[Saved data entries]

## Start

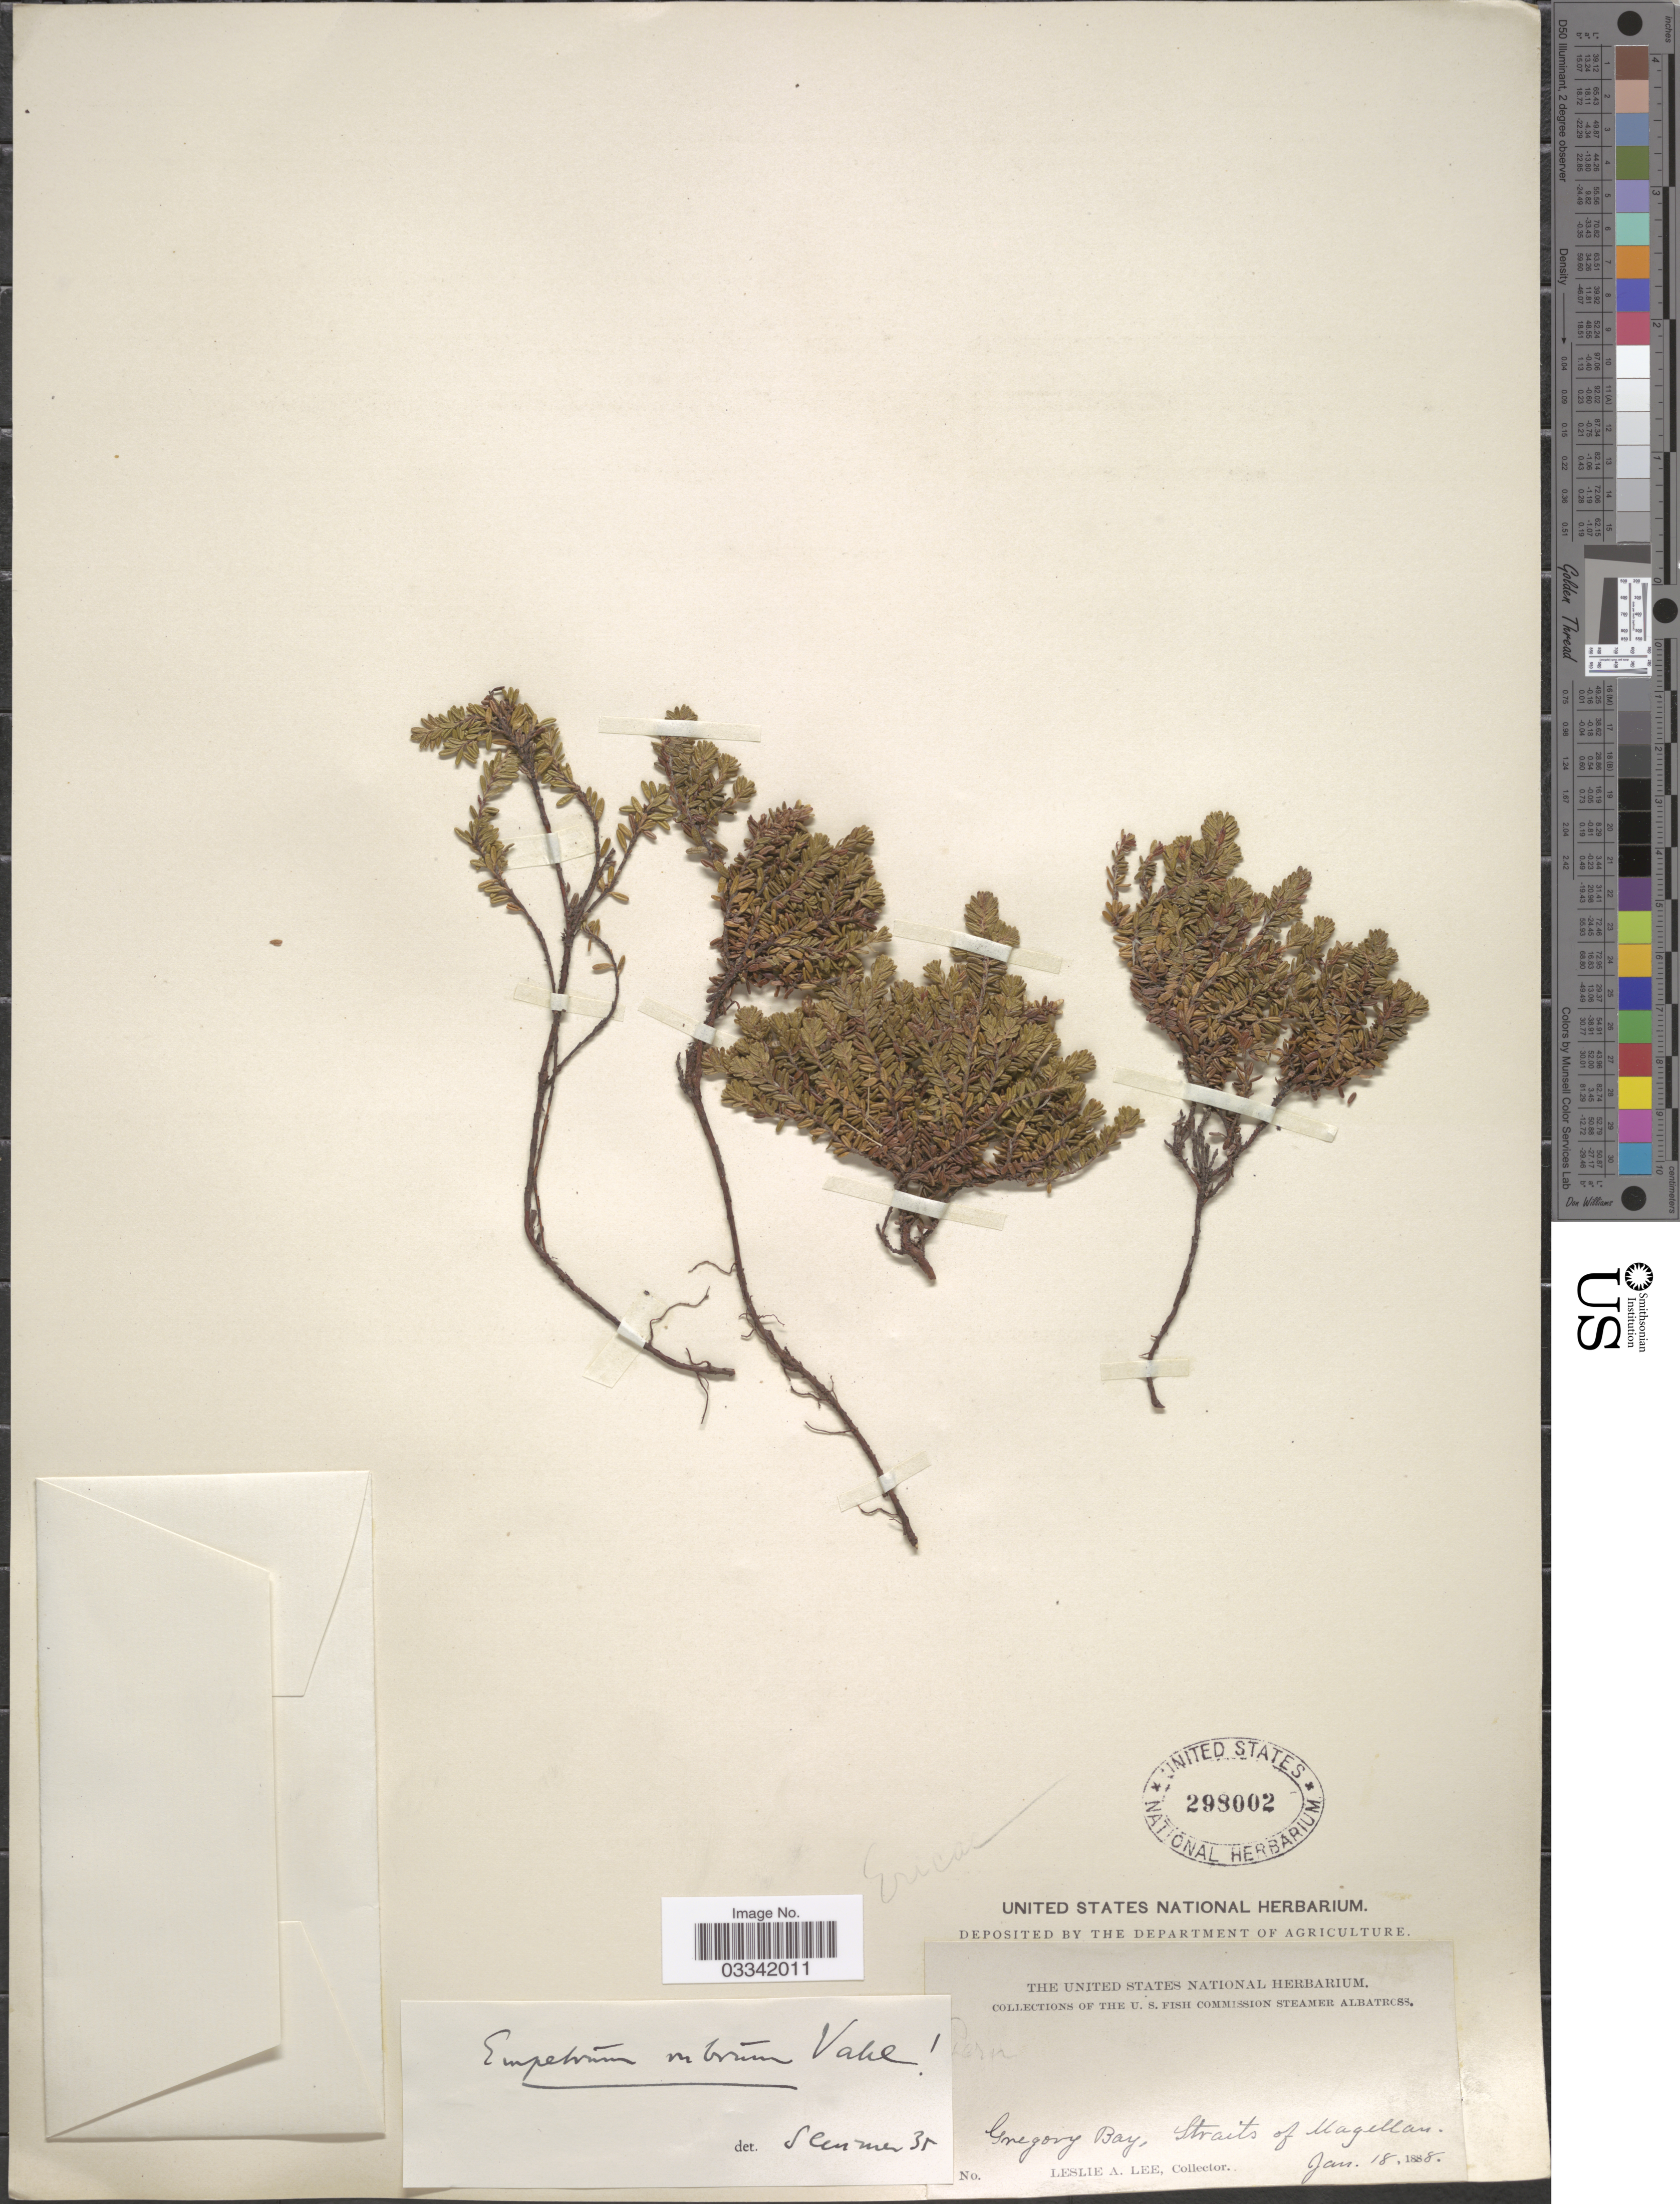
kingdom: Plantae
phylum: Tracheophyta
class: Magnoliopsida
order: Ericales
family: Ericaceae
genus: Empetrum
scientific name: Empetrum rubrum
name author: Vahl ex Willd.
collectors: L. Lee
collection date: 1888-01-18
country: Chile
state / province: Magallanes y de la Antártica Chilena (XII)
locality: Gregory Bay, Straits of Magellan.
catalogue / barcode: US 298002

## End

EXERCISE REQUIREMENTS.
Retype the stretch of the items from the line containing "scientific name: Empetrum rubrum" through the end of the items, keeping every character as it is.

TASK ANSWER.
scientific name: Empetrum rubrum
name author: Vahl ex Willd.
collectors: L. Lee
collection date: 1888-01-18
country: Chile
state / province: Magallanes y de la Antártica Chilena (XII)
locality: Gregory Bay, Straits of Magellan.
catalogue / barcode: US 298002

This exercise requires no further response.